─── Recorded information ───

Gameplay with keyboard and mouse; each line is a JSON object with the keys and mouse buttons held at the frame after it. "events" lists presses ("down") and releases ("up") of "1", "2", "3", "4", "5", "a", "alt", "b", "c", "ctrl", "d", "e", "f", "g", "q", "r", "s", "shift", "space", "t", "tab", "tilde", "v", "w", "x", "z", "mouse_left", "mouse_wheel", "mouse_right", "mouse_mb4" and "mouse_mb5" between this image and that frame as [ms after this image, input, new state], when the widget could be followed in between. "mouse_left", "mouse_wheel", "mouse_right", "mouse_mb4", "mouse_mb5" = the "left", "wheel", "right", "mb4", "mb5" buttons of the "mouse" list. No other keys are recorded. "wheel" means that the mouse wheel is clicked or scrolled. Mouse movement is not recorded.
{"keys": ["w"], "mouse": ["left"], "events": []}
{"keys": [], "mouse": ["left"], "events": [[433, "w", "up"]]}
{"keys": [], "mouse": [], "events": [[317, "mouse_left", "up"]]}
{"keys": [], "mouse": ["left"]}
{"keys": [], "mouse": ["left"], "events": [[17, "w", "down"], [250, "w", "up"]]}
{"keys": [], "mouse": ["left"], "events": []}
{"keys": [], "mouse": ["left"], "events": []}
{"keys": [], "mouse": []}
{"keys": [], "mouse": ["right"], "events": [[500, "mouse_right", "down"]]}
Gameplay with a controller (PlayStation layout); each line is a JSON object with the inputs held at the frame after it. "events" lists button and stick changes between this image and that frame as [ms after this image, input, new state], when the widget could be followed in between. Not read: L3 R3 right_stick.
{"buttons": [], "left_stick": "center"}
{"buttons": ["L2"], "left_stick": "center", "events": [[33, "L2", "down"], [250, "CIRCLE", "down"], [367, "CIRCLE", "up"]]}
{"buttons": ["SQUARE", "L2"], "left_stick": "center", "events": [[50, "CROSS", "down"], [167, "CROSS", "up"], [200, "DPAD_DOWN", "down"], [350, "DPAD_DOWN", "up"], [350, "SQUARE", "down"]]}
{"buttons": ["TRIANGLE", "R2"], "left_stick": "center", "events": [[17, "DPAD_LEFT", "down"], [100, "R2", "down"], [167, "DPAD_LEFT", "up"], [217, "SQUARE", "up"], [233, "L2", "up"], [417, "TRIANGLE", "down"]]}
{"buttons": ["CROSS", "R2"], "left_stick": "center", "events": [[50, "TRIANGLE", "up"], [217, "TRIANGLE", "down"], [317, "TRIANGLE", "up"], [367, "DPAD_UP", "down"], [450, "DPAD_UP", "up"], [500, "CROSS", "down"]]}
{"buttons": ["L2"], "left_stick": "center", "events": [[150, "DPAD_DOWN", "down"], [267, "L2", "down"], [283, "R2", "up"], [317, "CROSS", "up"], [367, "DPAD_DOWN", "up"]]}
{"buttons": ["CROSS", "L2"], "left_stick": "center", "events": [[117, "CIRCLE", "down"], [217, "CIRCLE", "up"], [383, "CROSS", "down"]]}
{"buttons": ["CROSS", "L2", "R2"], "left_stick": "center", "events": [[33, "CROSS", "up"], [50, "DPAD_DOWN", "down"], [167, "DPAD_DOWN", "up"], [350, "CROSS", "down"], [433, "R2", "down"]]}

───

**What to produce:** Within the entries, find all lines holding "center" and copy each one.

**Task response:**
{"buttons": [], "left_stick": "center"}
{"buttons": ["L2"], "left_stick": "center", "events": [[33, "L2", "down"], [250, "CIRCLE", "down"], [367, "CIRCLE", "up"]]}
{"buttons": ["SQUARE", "L2"], "left_stick": "center", "events": [[50, "CROSS", "down"], [167, "CROSS", "up"], [200, "DPAD_DOWN", "down"], [350, "DPAD_DOWN", "up"], [350, "SQUARE", "down"]]}
{"buttons": ["TRIANGLE", "R2"], "left_stick": "center", "events": [[17, "DPAD_LEFT", "down"], [100, "R2", "down"], [167, "DPAD_LEFT", "up"], [217, "SQUARE", "up"], [233, "L2", "up"], [417, "TRIANGLE", "down"]]}
{"buttons": ["CROSS", "R2"], "left_stick": "center", "events": [[50, "TRIANGLE", "up"], [217, "TRIANGLE", "down"], [317, "TRIANGLE", "up"], [367, "DPAD_UP", "down"], [450, "DPAD_UP", "up"], [500, "CROSS", "down"]]}
{"buttons": ["L2"], "left_stick": "center", "events": [[150, "DPAD_DOWN", "down"], [267, "L2", "down"], [283, "R2", "up"], [317, "CROSS", "up"], [367, "DPAD_DOWN", "up"]]}
{"buttons": ["CROSS", "L2"], "left_stick": "center", "events": [[117, "CIRCLE", "down"], [217, "CIRCLE", "up"], [383, "CROSS", "down"]]}
{"buttons": ["CROSS", "L2", "R2"], "left_stick": "center", "events": [[33, "CROSS", "up"], [50, "DPAD_DOWN", "down"], [167, "DPAD_DOWN", "up"], [350, "CROSS", "down"], [433, "R2", "down"]]}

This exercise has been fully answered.